DATA Block Start

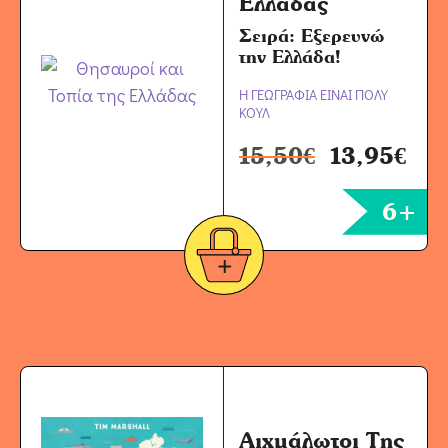
Ελλάδας
Σειρά: Εξερευνώ
την Ελλάδα!
Η ΓΕΩΓΡΑΦΙΑ ΕΙΝΑΙ ΠΟΛΥ
ΚΟΥΛ
15,50
€
13,95
€
6+
Αιχμάλωτοι Της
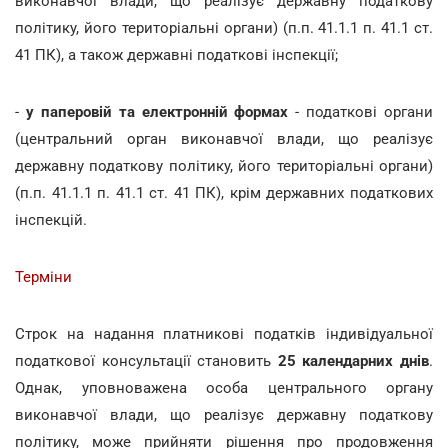
виконавчої влади, що реалізує державну податкову
політику, його територіальні органи) (п.п. 41.1.1 п. 41.1 ст.
41 ПК), а також державні податкові інспекції;
-
у паперовій та електронній формах
- податкові органи
(центральний орган виконавчої влади, що реалізує
державну податкову політику, його територіальні органи)
(п.п. 41.1.1 п. 41.1 ст. 41 ПК), крім державних податкових
інспекцій.
Терміни
Строк на надання платникові податків індивідуальної
податкової консультації становить
25 календарних днів
.
Однак, уповноважена особа центрального органу
виконавчої влади, що реалізує державну податкову
політику, може прийняти рішення про продовження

DATA Block End

== PROBLEM REQUIREMENTS ==
Everything from the line with "Строк на надання" through the final line of the entries above must be duplicated exactly; both ends belong, and no other line does.

== REPLY ==
Строк на надання платникові податків індивідуальної
податкової консультації становить
25 календарних днів
.
Однак, уповноважена особа центрального органу
виконавчої влади, що реалізує державну податкову
політику, може прийняти рішення про продовження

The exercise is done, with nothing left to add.